BEGIN TEXT PROVIDED

(Published via time machine. Just kidding, my blog publication tooling was broken and it took me a long time to get around to fixing it.)
Today I was trying to make a large number of socket connections to a local Phoenix app (on MacOS 12.3 Monterey) and was running into limits on the maximum mumber of file descriptors (sockets in this case).
Specifically, I would see [warning] Ranch acceptor reducing accept rate: out of file descriptors
and lots of [error] [label: {:erl_prim_loader, :file_error}, report: 'File operation error: emfile. Target: /path/to/Elixir.Phoenix.Endpoint.Cowboy2Handler.beam. Function: get_file. Process: code_server.']
.
(emfile
means out of file descriptors according to man 2 intro
.)
After much reading and asking and experimenting, this seems to be the deal.
There are two limits on the number of file descriptors on MacOS: shell limits and system limits. I think that if a process hits either of those limits (the lower of the two), it will have errors, although I'm less sure about the system limits.
First, the shell limits.
ulimit -a
shows them all, like:
-t: cpu time (seconds) unlimited
-f: file size (blocks) unlimited
-d: data seg size (kbytes) unlimited
-s: stack size (kbytes) 8176
-c: core file size (blocks) 0
-v: address space (kbytes) unlimited
-l: locked-in-memory size (kbytes) unlimited
-u: processes 5333
-n: file descriptors 200000
...or one can use ulimit -n
to just see the file descriptor limit.
Hitting the file descriptor limit caused this warning:
Ranch acceptor reducing accept rate: out of file descriptors
and a bunch of associated errors.
According to this thread:
This is not a bug in Cowboy (or Ranch), Ranch just shows a message when the OS refuses to give more file descriptors.
ulimit -n 524288
will set the limit for a given shell session; adding this to .zshrc
(or .bashrc
or whatever the shell uses) will set it for all new sessions.
Second, the are system-wide limits.
I'm less confident about the effect of hitting a system-wide limit because the behavior was less consistent for me.
I'm pretty sure I saw an error about the system limit on maxfiles
at one point, but I couldn't reliably reproduce it; maybe that has something to do with the soft vs hard limits.
I did see weird behavior during this experiment, like [error] Postgrex.Protocol (#PID<0.420.0>) failed to connect: ** (DBConnection.ConnectionError) tcp connect (localhost:5432): can't assign requested address - :eaddrnotavail
or [error] Postgrex.Protocol (#PID<0.419.0>) disconnected: ** (DBConnection.ConnectionError) tcp recv (idle): timeout
or being unable to launch a web request in the browser or via curl 😱.

END TEXT PROVIDED

### ACTIVITY LIST
- A) Answer the following questions using the post on macOS file descriptor limits:
(i) On which macOS version was the local Phoenix app running?
(ii) According to man 2 intro, what does emfile mean?
(iii) Which command sets the file descriptor limit to 524288 for a given shell session?
- B) Quote the post on macOS file descriptor limits from "I'm less confident" to "via curl 😱.".

BEGIN SUPPLIED DATA

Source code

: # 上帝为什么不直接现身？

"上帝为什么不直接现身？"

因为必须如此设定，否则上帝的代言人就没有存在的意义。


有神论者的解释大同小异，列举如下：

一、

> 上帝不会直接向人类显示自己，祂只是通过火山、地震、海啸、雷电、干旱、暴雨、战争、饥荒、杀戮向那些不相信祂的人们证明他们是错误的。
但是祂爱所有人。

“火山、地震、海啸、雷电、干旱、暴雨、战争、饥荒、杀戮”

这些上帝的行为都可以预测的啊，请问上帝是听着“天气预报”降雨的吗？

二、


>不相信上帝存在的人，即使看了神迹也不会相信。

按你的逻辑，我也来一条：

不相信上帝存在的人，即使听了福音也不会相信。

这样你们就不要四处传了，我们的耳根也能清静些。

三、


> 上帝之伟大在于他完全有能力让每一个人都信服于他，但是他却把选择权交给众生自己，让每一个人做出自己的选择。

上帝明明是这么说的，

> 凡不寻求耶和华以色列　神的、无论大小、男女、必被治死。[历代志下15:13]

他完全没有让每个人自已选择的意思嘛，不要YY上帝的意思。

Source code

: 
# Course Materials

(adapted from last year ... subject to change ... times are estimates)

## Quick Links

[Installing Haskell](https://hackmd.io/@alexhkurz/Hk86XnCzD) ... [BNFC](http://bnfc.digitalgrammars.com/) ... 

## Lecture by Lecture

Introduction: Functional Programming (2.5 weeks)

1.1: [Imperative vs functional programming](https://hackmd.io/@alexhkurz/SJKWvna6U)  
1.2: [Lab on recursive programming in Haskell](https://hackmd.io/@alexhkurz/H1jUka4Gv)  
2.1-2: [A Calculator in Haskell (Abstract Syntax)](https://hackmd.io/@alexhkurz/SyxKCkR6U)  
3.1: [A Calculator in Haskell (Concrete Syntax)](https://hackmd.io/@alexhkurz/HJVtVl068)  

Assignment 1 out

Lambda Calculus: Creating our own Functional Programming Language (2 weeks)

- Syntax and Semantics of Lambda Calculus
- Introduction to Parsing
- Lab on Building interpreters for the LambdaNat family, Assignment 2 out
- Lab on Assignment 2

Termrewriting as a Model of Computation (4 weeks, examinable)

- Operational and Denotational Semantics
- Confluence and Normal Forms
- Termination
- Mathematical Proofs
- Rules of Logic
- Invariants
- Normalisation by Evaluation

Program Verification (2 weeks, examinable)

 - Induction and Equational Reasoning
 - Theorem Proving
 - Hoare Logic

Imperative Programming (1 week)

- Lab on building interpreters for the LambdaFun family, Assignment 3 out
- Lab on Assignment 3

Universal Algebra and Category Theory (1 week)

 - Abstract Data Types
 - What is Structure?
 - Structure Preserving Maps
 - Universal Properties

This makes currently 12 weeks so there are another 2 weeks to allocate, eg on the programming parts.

END SUPPLIED DATA

### ANSWERS IN ORDER
- A)
(i) MacOS 12.3 Monterey
(ii) Out of file descriptors
(iii) ulimit -n 524288

- B)
I'm less confident about the effect of hitting a system-wide limit because the behavior was less consistent for me.
I'm pretty sure I saw an error about the system limit on maxfiles
at one point, but I couldn't reliably reproduce it; maybe that has something to do with the soft vs hard limits.
I did see weird behavior during this experiment, like [error] Postgrex.Protocol (#PID<0.420.0>) failed to connect: ** (DBConnection.ConnectionError) tcp connect (localhost:5432): can't assign requested address - :eaddrnotavail
or [error] Postgrex.Protocol (#PID<0.419.0>) disconnected: ** (DBConnection.ConnectionError) tcp recv (idle): timeout
or being unable to launch a web request in the browser or via curl 😱.